OranjeBTC (OBTC3) registra prejuízo de R$ 470 milhões no primeiro balanço e lança ADRs nos EUA
A OranjeBTC (OBTC3) divulgou seu primeiro balanço como companhia aberta na noite da última terça-feira (24), reportando um prejuízo líquido de R$ 469,9 milhões em 2025, de acordo com documento enviado à CVM.
A receita líquida da companhia atingiu os R$ 2,8 milhões, além de uma reserva em tesouraria de 3.722,3 unidades de bitcoin (BTC) no fim do ano.
Junto com o resultado, a companhia também anunciou que irá lançar ações nos Estados Unidos por meio de um programa de ADRs (American Depositary Receipts, recibos de ações negociados no exterior).
Vale dizer que uma parcela significativa do prejuízo veio de prejuízos não realizados com o bitcoin, como explicou Guilherme Gomes, CEO da OranjeBTC, em conversa com o Crypto Times.
“Obviamente o bitcoin tem que ser marcado a um valor justo no balanço. O prejuízo não realizado foi de cerca de R$ 460 milhões de reais e 96% disso foi atrelado a movimentação do preço do bitcoin”, diz Gomes.
A OranjeBTC entrou no mercado brasileiro em outubro de 2025, quando o preço do bitcoin estava acima dos US$ 100 mil. Naquele mesmo mês, a criptomoeda engatou em uma espiral de queda e chegou a tocar os US$ 62 mil no pior momento dos últimos meses.
Mesmo assim, Gomes segue confiante na tese de longo prazo do bitcoin.
“A estrutura de capital da companhia continua forte. Temos cerca de R$ 20 milhões em caixa, somos muito bem capitalizados e temos um custo operacional enxuto, de R$ 4 milhões por trimestre aproximadamente. O objetivo da companhia continua o mesmo e queremos ser operacionalmente lucrativos já no último trimestre deste ano”.
OranjeBTC de malas prontas para os EUA
Sobre o lançamento dos ADRs, Gomes explica que trata-se de uma estratégia voltada para os investidores que estiveram com a empresa durante as primeiras captações antes da Oranje entrar na bolsa brasileira.
Essas rodadas de investimento privadas aconteceram no exterior e, segundo o CEO da empresa, parte desses investidores tinham o desejo de aumentar a exposição à Oranje, mas não conseguiam em virtude das barreiras para entrar na bolsa brasileira.
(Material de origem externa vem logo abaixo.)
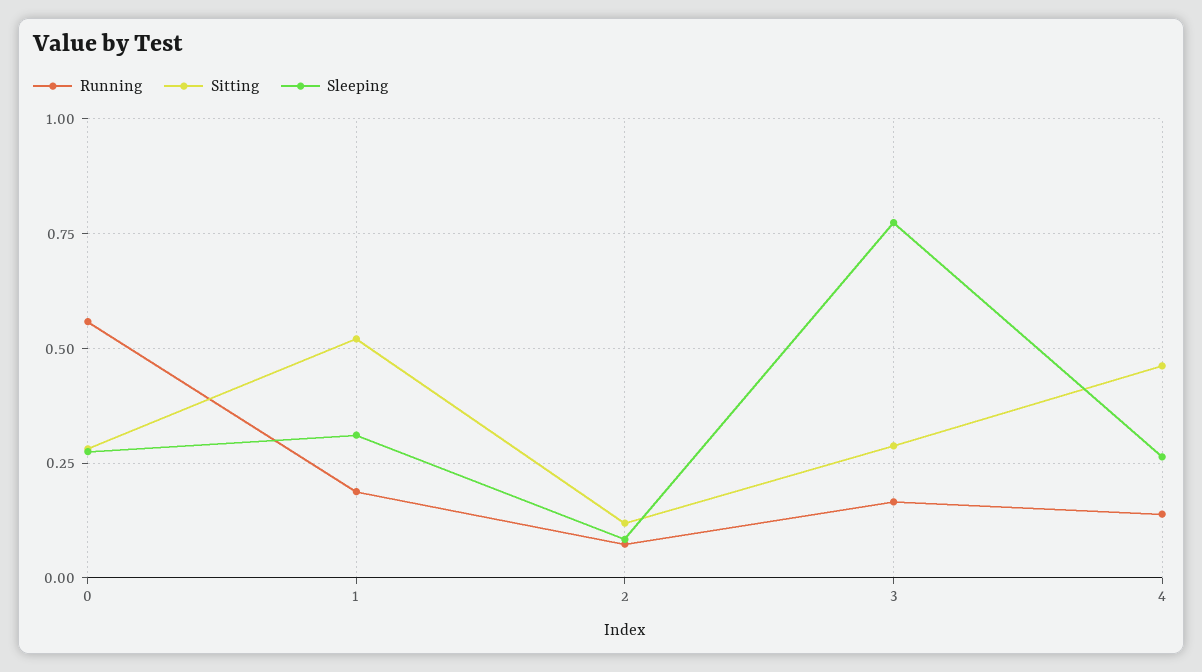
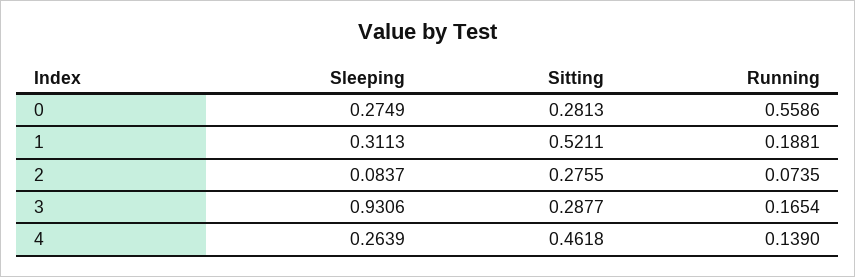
Sitting, 2: 0.125 -> 0.2755
Sleeping, 3: 0.775 -> 0.9306

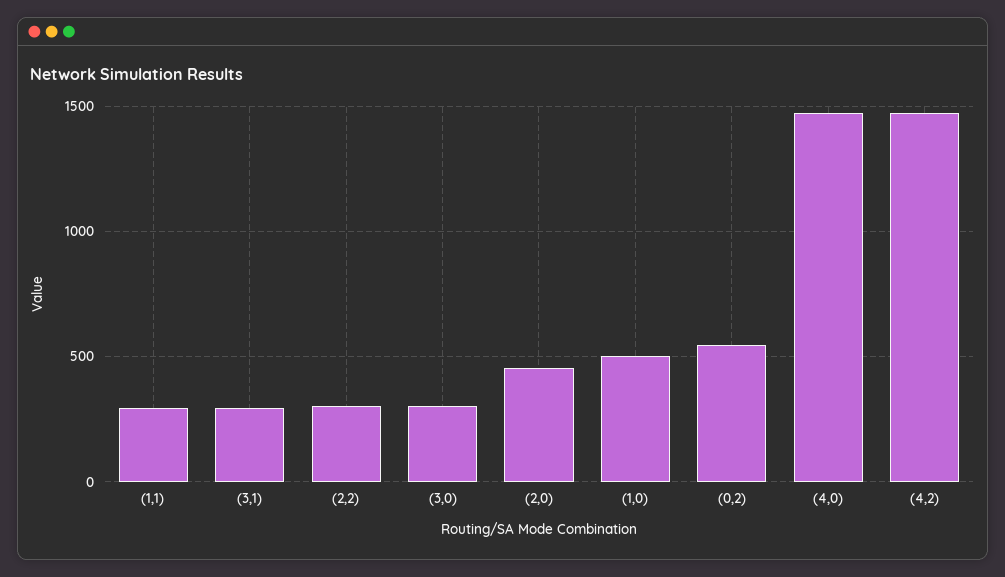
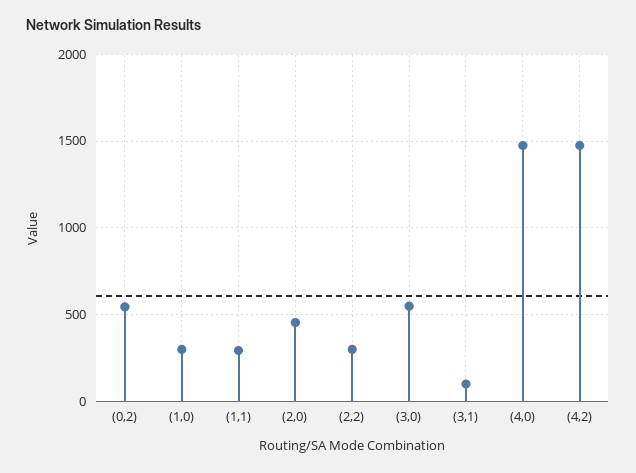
(3,1): 300 -> 100
(3,0): 300 -> 550
(1,0): 500 -> 300

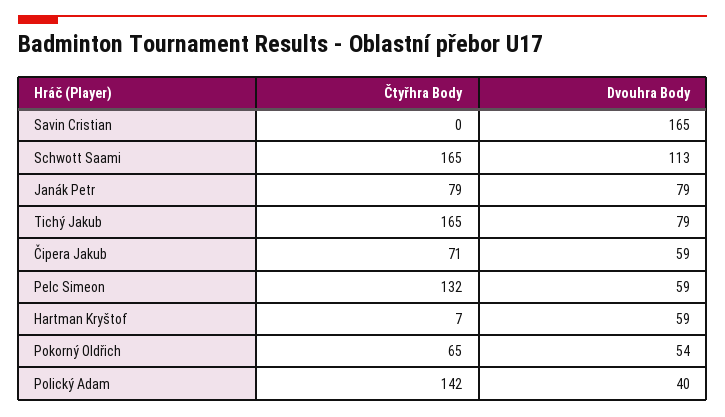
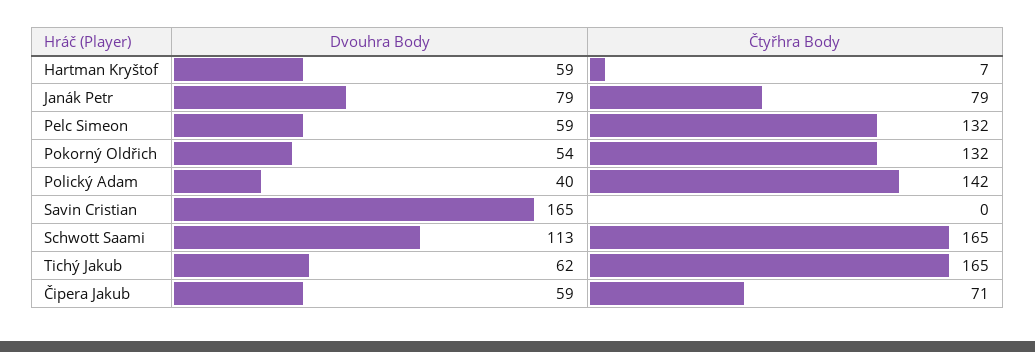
Dvouhra Body, Tichý Jakub: 79 -> 62
Čtyřhra Body, Pokorný Oldřich: 65 -> 132

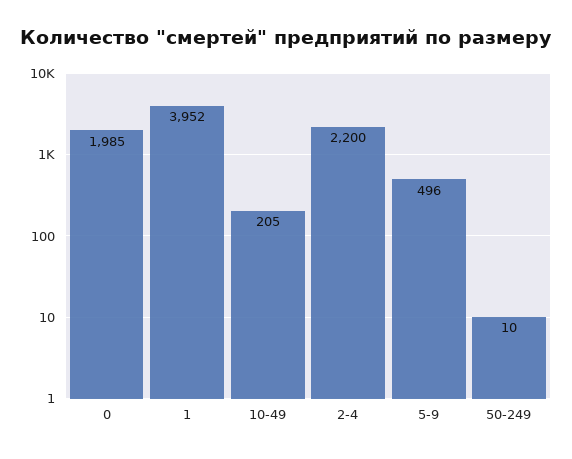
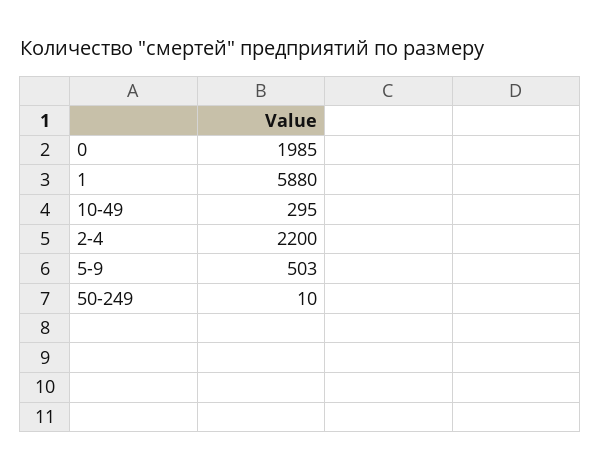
1: 3952 -> 5880
10-49: 205 -> 295
5-9: 496 -> 503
Com os ADRs, torna-se possível investir na companhia diretamente no ambiente norte-americano. “Os ADRs serão lastreados em ações ordinárias de emissão da Companhia, depositadas junto à instituição depositária contratada, The Bank of New York Mellon (BNYM), nos termos da regulamentação aplicável. A implementação do programa estará sujeita à conclusão das etapas operacionais e regulatórias pertinentes, incluindo a celebração dos contratos aplicáveis e o cumprimento das exigências legais e regulatórias no Brasil e no exterior”, diz o documento enviado ao mercado.